Task: Retype the whole listing below exactly, keeping every picture out of it.

Data section:
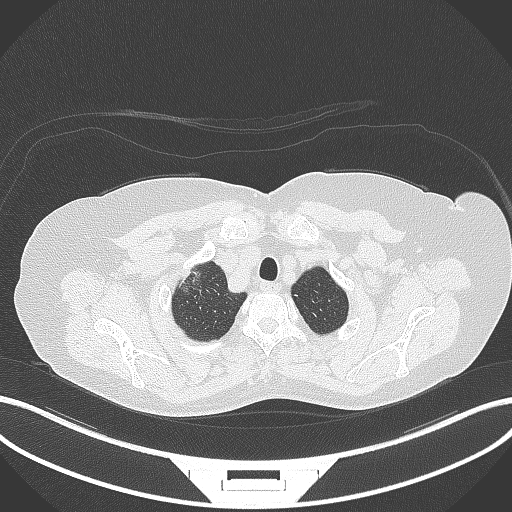
Chest CT, one axial slice. Position 317 of 365 along the scan axis. Lung window (W 1500 / L -600 HU). 1 mm slice thickness. 512 × 512 image matrix. Female patient, age 62 years. Case-level facts recorded for this patient, not image findings: clinical TNM (as recorded): T1c N0 M0.
Outlined on this slice (rectangle marked by the reading radiologist):
- lung tumour (recorded histology: adenocarcinoma): bounding box (x1, y1, x2, y2) in pixels: (179, 264, 205, 297)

Exercise output:
Chest CT, one axial slice. Position 317 of 365 along the scan axis. Lung window (W 1500 / L -600 HU). 1 mm slice thickness. 512 × 512 image matrix. Female patient, age 62 years. Case-level facts recorded for this patient, not image findings: clinical TNM (as recorded): T1c N0 M0.
Outlined on this slice (rectangle marked by the reading radiologist):
- lung tumour (recorded histology: adenocarcinoma): bounding box (x1, y1, x2, y2) in pixels: (179, 264, 205, 297)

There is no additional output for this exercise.